The title is rather confusing (apologies), but I will try to explain it here.
I have a dataset with multiple names of individuals, the number of coffees they have had on a particular day of the week, and the corresponding day of the week in 3 columns
What I want as an output, is the 'day' (column 3), when Tom, Mary, and John have the 'maximum' amount of coffee. i.e. Tom - Monday, Mary - Friday, John - Monday as a table.

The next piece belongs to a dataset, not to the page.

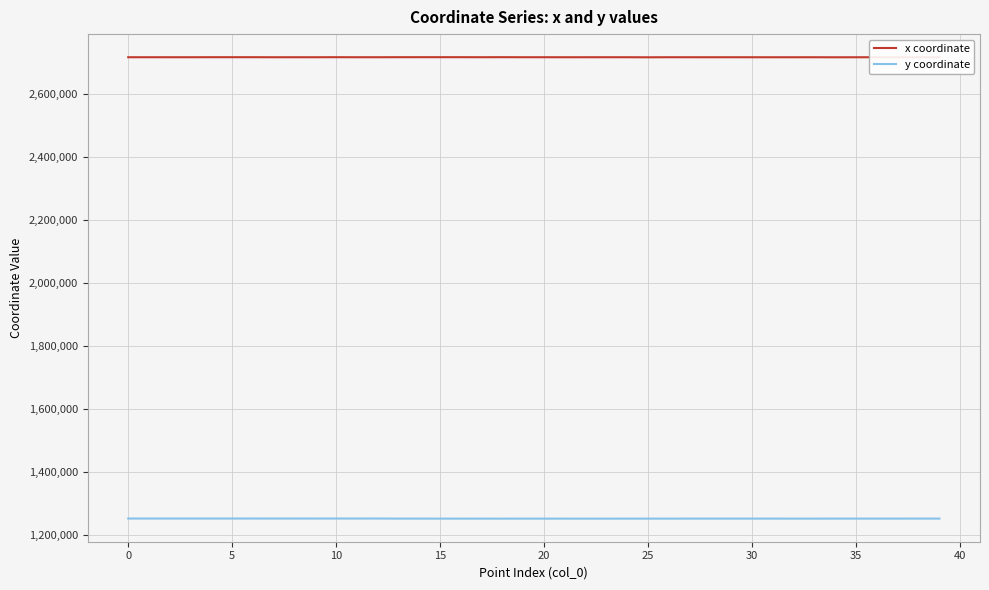

What is the maximum value shown in the chart?

2718511.8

x=data.frame(read.csv(file.choose()))
tom=subset(x,x$Name=="Tom")
tom.max=max(tom)
tom$Day[which.max(tom$Coffees)]
I could do this for one name, but struggling to use a loop to do it for all the names together, so I wouldn't have to repeat it for every single name in a bigger dataset. I want the output to look something like this
Any help would be appreciated.
This can be achieved easily with the dplyr
package. Please note that posting screen-shot images of your data is frowned upon - better to cut-and-paste the actual numbers (as text) or use the dput()
function.
df <- read.table(sep="", header=TRUE, text=c("
Name Coffees Day
Tom 2 Monday
Tom 1 Wednesday
Mary 3 Friday
Tom 2 Thursday
John 3 Monday
Tom 4 Monday
Mary 5 Tuesday
Tom 6 Friday
John 1 Saturday
"))
df
#> Name Coffees Day
#> 1 Tom 2 Monday
#> 2 Tom 1 Wednesday
#> 3 Mary 3 Friday
#> 4 Tom 2 Thursday
#> 5 John 3 Monday
#> 6 Tom 4 Monday
#> 7 Mary 5 Tuesday
#> 8 Tom 6 Friday
#> 9 John 1 Saturday
suppressPackageStartupMessages(library(tidyverse))
df %>%
group_by(Name) %>%
arrange(desc(Coffees), .by_group=TRUE) %>%
slice_head(n=1)
#> # A tibble: 3 × 3
#> # Groups: Name [3]
#> Name Coffees Day
#> <chr> <int> <chr>
#> 1 John 3 Monday
#> 2 Mary 5 Tuesday
#> 3 Tom 6 Friday
Created on 2024-05-15 with reprex v2.1.0